Bölüm 1

65 10 6
                                    

18 Aralık 2016


- İnsanoğlu... Bu kelime farklı ve ortak bütünlüğün temeli. "Yuva" dediğimiz dünya'ya geldiğimiz andan itibaren neler yaptık ? Savaş, yıkım, darbe, suikast, yolsuzluk, terör... Ama bunun yanında Barış, din özgürlüğü, seçme hakkı, adalet, kanun, teknoloji, elektrik... Hangi varlık böyle bir yerde böyle işlerin boka saran bir gezegende yaşamak ister ? Cevabı elbette biziz. Savaş ve Barışı getirdik doğru ancak biz sadece yansımayız. İçimizdeki Melek ile Şeytanın kuklasıyız sadece fakat Tanrı bize bu iki varlıktan birisini seçme özgürlüğü vermiş. Sonra kölesi olmaya... Eski bir Orta Asya hikayesi vardır. Bir kabile reisi torunuyla beraber köyüne bakar. Bu köyü diğer köylerden özel kılan şey ise Kabile reisinin siyah ve beyaz renkli iki köpeğinin olmasıdır. Torun büyük babasıyla otururken "Büyük baba, bu köpeklerin özelliği nedir?" "Biri bana iyiliği diğeri ise kötülüğü hatırlatıyor evlat" demiş. Bu cevabın üzerine torun parlayan gözleriyle "Peki kim kazanacak?" deyince büyük babası gülerek " kim mi? ben kimi beslersem" demiş.

Bayanlar ve baylar karşınızda "Morpheus". Neden insanlar bir yere takılsın ki. Yaratılış amacımız hep daha ileri gitmek değil mi ? İşte bu makina sadece geleceğe değil, daha bilmedğimiz başka kavramlara açılıyor...

Sorusu olan ?

Çıt çıkmayan salondan bir anda müthiş bir ayaklanma oldu. Devrim niteliğinde olan bu icat yeni bir çağ mı açacaktı ? Yoksa insan ırkının sonu mu olacaktı ? Profesörün aralarından seçtiği bi gazeteci konuşmaya başladı :

- Bu projeyi ne zaman başlatıyorsunuz profesör ?

- En iyi şartlarla 2 ay içinde başlatmayı düşünüyoruz. Başka sorusu olan ?

-Profesör bu icadınızla neyi planlıyorsunuz ?

- Elbette daha iyi bir dünya için. Biliyorsunuz gezegenimiz yok olma eşiğine girdi ve buda hepimizi zora sokuyor.

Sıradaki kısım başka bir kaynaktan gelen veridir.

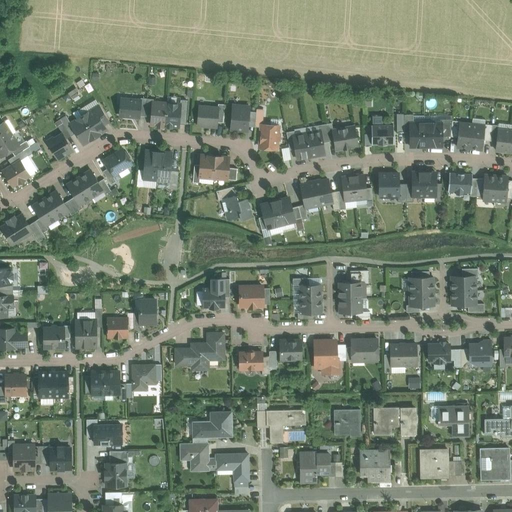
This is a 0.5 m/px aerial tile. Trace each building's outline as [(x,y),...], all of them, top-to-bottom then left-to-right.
[(79,88),(72,92),(75,96),(76,98),(83,94),(79,88)] [(140,100),(121,98),(120,115),(139,117),(140,116),(141,100),(140,100)] [(154,99),(147,98),(145,116),(151,117),(153,102),(154,99)] [(153,102),(151,117),(151,125),(158,125),(158,126),(163,127),(163,126),(165,126),(167,103),(153,102)] [(180,104),(167,103),(165,126),(167,126),(167,127),(172,127),(172,126),(179,127),(179,123),(181,104),(180,104)] [(109,121),(99,105),(94,109),(104,124),(109,121)] [(249,106),(233,105),(231,129),(247,130),(247,126),(248,116),(249,111),(249,106)] [(218,107),(199,106),(197,125),(217,127),(217,122),(218,107)] [(104,124),(94,109),(82,116),(95,137),(101,133),(100,133),(107,129),(104,124)] [(413,122),(413,114),(404,114),(404,132),(410,132),(410,122),(413,122)] [(71,123),(66,115),(60,119),(63,123),(66,127),(71,136),(76,133),(70,123),(71,123)] [(95,137),(82,116),(71,123),(70,123),(76,133),(83,144),(89,140),(90,140),(95,137)] [(255,127),(256,117),(248,116),(247,126),(255,127)] [(256,117),(255,127),(262,127),(262,124),(263,124),(263,116),(256,116),(256,117)] [(452,120),(452,119),(440,119),(440,122),(441,122),(441,136),(450,136),(452,120)] [(4,122),(12,134),(15,131),(8,120),(4,122)] [(24,120),(18,124),(21,128),(27,125),(24,120)] [(460,121),(452,120),(450,136),(457,137),(459,123),(460,121)] [(0,140),(12,134),(4,122),(0,124),(0,140)] [(424,146),(424,122),(413,122),(410,122),(410,132),(410,147),(424,146)] [(440,122),(424,122),(424,146),(441,146),(441,136),(441,122),(440,122)] [(332,123),(325,124),(329,141),(334,140),(333,130),(332,123)] [(459,123),(457,137),(456,146),(469,147),(472,124),(459,123)] [(263,124),(262,124),(262,127),(260,148),(276,149),(277,140),(280,141),(281,126),(263,124)] [(325,124),(317,125),(318,131),(321,131),(323,142),(329,141),(325,124)] [(393,124),(371,125),(372,144),(393,144),(393,124)] [(472,124),(469,147),(482,149),(483,140),(485,126),(484,126),(472,124)] [(492,125),(484,124),(484,126),(485,126),(483,140),(490,141),(492,125)] [(498,125),(492,125),(490,141),(496,141),(498,129),(498,125)] [(333,130),(334,140),(336,149),(357,145),(354,126),(333,130)] [(66,127),(61,130),(62,133),(66,139),(71,136),(66,127)] [(511,131),(498,129),(496,141),(496,150),(509,151),(511,131)] [(294,130),(286,132),(289,150),(295,149),(293,135),(295,135),(294,130)] [(318,131),(307,133),(311,157),(325,154),(323,142),(321,131),(318,131)] [(62,133),(54,138),(54,136),(47,140),(58,159),(69,152),(68,151),(72,148),(66,139),(62,133)] [(311,157),(307,133),(295,135),(293,135),(295,149),(297,159),(311,157)] [(12,134),(0,140),(0,153),(1,156),(11,150),(19,145),(12,134)] [(26,140),(19,145),(11,150),(15,155),(28,147),(30,146),(26,140)] [(37,143),(31,147),(34,152),(40,148),(37,143)] [(282,147),(283,159),(290,158),(289,146),(282,147)] [(15,155),(11,157),(15,163),(20,160),(27,155),(32,153),(28,147),(15,155)] [(123,148),(103,160),(108,168),(112,175),(113,175),(132,163),(129,158),(130,157),(127,153),(126,153),(123,148)] [(144,168),(143,178),(155,179),(158,151),(146,150),(144,168)] [(172,152),(158,151),(155,179),(169,180),(170,170),(172,152)] [(20,160),(29,175),(35,172),(37,171),(27,155),(20,160)] [(215,156),(201,155),(200,165),(199,177),(200,177),(213,178),(215,156)] [(229,157),(215,156),(213,178),(227,179),(228,168),(229,157)] [(15,163),(3,170),(13,186),(18,182),(19,183),(25,180),(24,179),(28,176),(29,175),(20,160),(15,163)] [(108,168),(103,171),(111,184),(116,181),(113,175),(112,175),(108,168)] [(143,178),(144,168),(138,168),(137,186),(155,187),(155,179),(143,178)] [(237,168),(228,168),(227,179),(236,180),(237,168)] [(91,169),(79,177),(92,197),(103,190),(98,182),(91,169)] [(178,171),(170,170),(169,180),(168,188),(177,189),(178,171)] [(29,175),(28,176),(32,182),(38,178),(35,172),(29,175)] [(424,172),(413,172),(413,184),(412,196),(413,196),(424,196),(424,172)] [(435,172),(424,172),(424,196),(435,196),(435,183),(435,172)] [(471,174),(450,172),(449,172),(448,191),(449,191),(456,192),(456,194),(462,195),(463,192),(470,193),(471,193),(472,178),(472,174),(471,173),(471,174)] [(398,173),(379,173),(379,197),(398,197),(398,184),(398,173)] [(364,174),(353,176),(356,199),(366,198),(367,198),(365,188),(364,174)] [(496,176),(484,175),(484,179),(482,197),(482,199),(494,200),(496,176)] [(353,176),(342,177),(344,190),(345,201),(356,199),(353,176)] [(508,176),(496,176),(494,200),(506,201),(506,198),(508,180),(508,176)] [(92,197),(79,177),(67,184),(75,196),(80,204),(92,197)] [(103,178),(98,182),(103,190),(105,194),(106,193),(111,190),(110,190),(103,178)] [(328,179),(314,182),(319,205),(332,202),(333,202),(331,192),(328,179)] [(314,182),(301,185),(305,204),(305,208),(306,208),(319,205),(314,182)] [(406,202),(406,183),(398,184),(398,197),(398,202),(406,202)] [(116,186),(110,190),(111,190),(113,195),(119,191),(116,186)] [(234,186),(216,191),(219,200),(221,199),(236,195),(234,186)] [(57,190),(45,198),(57,218),(69,211),(64,203),(57,190)] [(344,190),(337,191),(340,209),(346,208),(345,201),(344,190)] [(337,191),(331,192),(333,202),(332,202),(334,210),(340,209),(337,191)] [(236,195),(221,199),(222,202),(223,202),(225,211),(227,211),(230,210),(230,211),(231,211),(232,215),(239,213),(240,216),(241,220),(252,216),(247,198),(238,200),(237,195),(236,195)] [(75,196),(69,199),(77,211),(82,208),(80,204),(75,196)] [(288,197),(275,201),(281,224),(294,221),(295,221),(294,219),(291,208),(288,197)] [(57,218),(45,198),(33,205),(41,217),(46,225),(57,218)] [(69,199),(64,203),(69,211),(71,215),(77,211),(69,199)] [(275,201),(261,205),(264,216),(268,228),(281,224),(275,201)] [(305,204),(298,206),(301,217),(302,219),(308,218),(306,208),(305,208),(305,204)] [(298,206),(291,208),(294,219),(301,217),(298,206)] [(226,220),(240,216),(239,213),(232,215),(231,211),(230,211),(230,210),(227,211),(225,211),(224,211),(226,220)] [(22,214),(15,218),(14,216),(7,220),(9,223),(2,227),(12,244),(32,232),(33,231),(29,224),(22,214)] [(264,216),(259,217),(262,229),(268,228),(264,216)] [(46,225),(41,217),(35,220),(42,231),(43,232),(48,229),(46,225)] [(301,217),(294,219),(295,221),(294,221),(296,227),(303,225),(302,219),(301,217)] [(42,231),(35,220),(29,224),(33,231),(32,232),(35,236),(42,231)] [(281,224),(283,232),(296,228),(296,227),(294,221),(281,224)] [(283,232),(281,224),(268,228),(270,235),(283,232)] [(42,231),(35,236),(38,241),(45,236),(43,232),(42,231)] [(11,268),(0,267),(0,283),(11,284),(11,283),(11,281),(13,279),(13,273),(11,270),(11,268)] [(478,268),(462,268),(462,276),(475,276),(475,277),(478,277),(478,268)] [(368,270),(350,271),(350,283),(365,282),(365,283),(368,283),(368,270)] [(462,276),(451,277),(452,291),(476,290),(475,277),(475,276),(462,276)] [(411,277),(409,277),(410,291),(434,291),(433,277),(429,277),(411,277)] [(350,283),(339,283),(339,298),(361,298),(365,298),(365,283),(365,282),(350,283)] [(309,285),(300,285),(300,299),(321,299),(321,285),(309,285)] [(263,286),(240,286),(240,306),(249,306),(249,307),(256,307),(256,305),(263,305),(263,304),(263,288),(263,286)] [(276,286),(271,290),(277,297),(282,294),(276,286)] [(385,290),(380,287),(376,293),(381,296),(385,290)] [(223,289),(204,289),(204,306),(210,306),(210,308),(218,308),(218,306),(224,306),(224,297),(224,289),(223,289)] [(476,290),(452,291),(452,305),(468,304),(476,304),(476,290)] [(434,291),(410,291),(410,305),(419,305),(434,305),(434,291)] [(0,295),(0,315),(7,316),(7,307),(13,307),(13,296),(0,295)] [(65,296),(59,299),(62,304),(65,303),(68,301),(65,296)] [(361,298),(339,298),(340,312),(356,312),(362,312),(361,298)] [(156,307),(155,299),(139,299),(140,312),(140,323),(142,323),(156,323),(156,315),(157,313),(157,309),(156,307)] [(321,299),(300,299),(301,313),(316,313),(322,313),(321,299)] [(484,303),(476,304),(468,304),(468,312),(484,311),(484,303)] [(140,323),(140,312),(134,312),(134,313),(134,317),(134,328),(134,330),(142,330),(142,323),(140,323)] [(281,322),(280,313),(270,313),(270,322),(281,322)] [(128,328),(127,319),(108,319),(108,336),(114,336),(114,337),(122,337),(122,336),(128,336),(128,328)] [(96,326),(96,320),(95,320),(76,320),(76,347),(96,347),(96,326)] [(52,325),(50,327),(44,327),(44,347),(64,347),(64,337),(64,327),(58,327),(56,325),(52,325)] [(27,346),(27,332),(14,332),(14,328),(0,327),(0,347),(14,348),(14,346),(27,346)] [(208,333),(208,343),(192,343),(192,348),(192,364),(192,369),(202,369),(202,363),(208,363),(208,359),(224,359),(224,333),(208,333)] [(336,339),(314,340),(315,368),(322,368),(322,372),(324,374),(340,373),(340,360),(340,358),(337,358),(336,344),(336,339)] [(377,339),(352,339),(352,347),(352,359),(352,361),(378,361),(377,339)] [(301,340),(280,341),(280,359),(302,359),(301,340)] [(484,340),(484,344),(469,344),(469,349),(469,360),(477,365),(491,364),(491,340),(484,340)] [(346,347),(346,344),(336,344),(337,358),(340,358),(340,360),(346,360),(346,347)] [(416,344),(390,344),(391,354),(391,366),(417,365),(416,344)] [(441,344),(428,344),(429,361),(434,361),(434,362),(445,362),(445,361),(450,361),(449,349),(449,344),(445,344),(441,344)] [(192,348),(176,348),(176,364),(192,364),(192,348)] [(461,349),(449,349),(450,361),(454,360),(454,367),(461,367),(461,349)] [(469,349),(461,349),(461,367),(462,367),(462,366),(467,360),(469,360),(469,349)] [(254,352),(253,351),(248,351),(248,352),(239,352),(240,369),(262,368),(262,356),(262,352),(254,352)] [(155,384),(155,364),(132,364),(133,390),(147,390),(147,384),(155,384)] [(105,371),(91,372),(91,376),(92,394),(106,393),(105,371)] [(120,383),(119,371),(105,371),(106,393),(113,393),(119,393),(120,393),(120,383)] [(53,372),(39,372),(39,376),(40,392),(40,396),(54,396),(53,372)] [(67,376),(67,372),(53,372),(54,396),(68,396),(68,392),(67,376)] [(26,394),(26,375),(5,375),(6,386),(6,394),(26,394)] [(317,376),(311,380),(315,385),(320,381),(317,376)] [(408,377),(408,387),(420,387),(420,377),(408,377)] [(380,380),(374,383),(377,389),(383,386),(380,380)] [(451,386),(457,390),(461,385),(456,381),(451,386)] [(511,405),(511,406),(511,419),(504,420),(487,420),(488,433),(484,433),(484,434),(502,433),(502,436),(511,436),(511,405)] [(458,407),(439,407),(438,406),(433,406),(431,407),(432,418),(433,420),(437,420),(438,420),(438,421),(440,421),(440,423),(452,423),(452,435),(468,435),(468,407),(458,407)] [(511,419),(511,406),(504,406),(503,408),(503,418),(504,419),(504,420),(511,419)] [(415,408),(374,409),(375,434),(415,433),(415,408)] [(360,409),(334,409),(334,432),(350,432),(350,436),(360,436),(360,409)] [(305,410),(267,411),(268,424),(272,424),(272,427),(270,427),(271,441),(282,441),(282,424),(305,424),(305,410)] [(231,411),(211,412),(211,427),(205,427),(204,421),(193,422),(193,436),(208,436),(225,436),(225,432),(226,432),(226,430),(224,430),(224,427),(232,427),(231,411)] [(268,424),(267,411),(257,411),(258,424),(268,424)] [(97,419),(86,419),(87,437),(94,437),(94,425),(97,425),(97,419)] [(97,425),(94,425),(94,437),(94,443),(100,443),(100,445),(109,445),(109,443),(122,443),(121,424),(97,425)] [(193,442),(181,442),(181,458),(191,458),(191,469),(208,469),(208,458),(208,442),(193,442)] [(15,445),(14,445),(14,452),(14,469),(34,468),(34,463),(34,446),(34,444),(15,445)] [(64,447),(64,445),(56,445),(56,447),(50,447),(51,463),(51,469),(57,469),(57,470),(65,470),(65,469),(71,469),(70,447),(64,447)] [(42,446),(34,446),(34,463),(42,463),(42,446)] [(50,446),(42,446),(42,463),(51,463),(50,447),(50,446)] [(509,448),(480,448),(481,479),(509,478),(509,473),(509,460),(509,448)] [(448,449),(420,450),(421,470),(427,470),(427,478),(448,477),(448,474),(448,461),(448,449)] [(127,450),(109,451),(110,463),(126,462),(126,463),(128,463),(127,455),(127,450)] [(389,450),(360,451),(361,472),(368,471),(368,481),(389,481),(389,450)] [(329,453),(315,453),(315,452),(301,452),(301,475),(316,475),(316,473),(328,473),(329,473),(329,464),(329,453)] [(248,453),(216,454),(216,458),(216,469),(234,468),(234,474),(234,480),(248,480),(248,453)] [(216,458),(208,458),(208,469),(216,469),(216,458)] [(126,463),(126,462),(110,463),(106,463),(106,471),(105,471),(105,478),(106,478),(106,486),(126,485),(126,463)] [(122,505),(122,491),(105,492),(105,505),(122,505)] [(35,511),(35,498),(35,494),(15,495),(15,511),(35,511)] [(43,511),(43,498),(35,498),(35,511),(43,511)] [(217,511),(217,499),(190,499),(190,510),(190,511),(217,511)] [(70,511),(71,501),(49,501),(49,511),(70,511)]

Emin olabilirsiniz ki klişe bir laf olsun istemiyorum ama bu bizimle alakalı değil tamamen gelecek nesillerimiz için.

Profesör daha fazla soru almayacağını söyleyerek kürsüden indi. İçi huzursuzdu. İnsanların önünde kaçıncı yalan atışıydı kendisi bile hatırlamıyordu ancak önemi yoktu. Büyük planının sadece son bir adımı kalmıştı. Bu düşüncelerle binadan ayrılırken genç, gözlüklü bir gazeteci onu durdurdu.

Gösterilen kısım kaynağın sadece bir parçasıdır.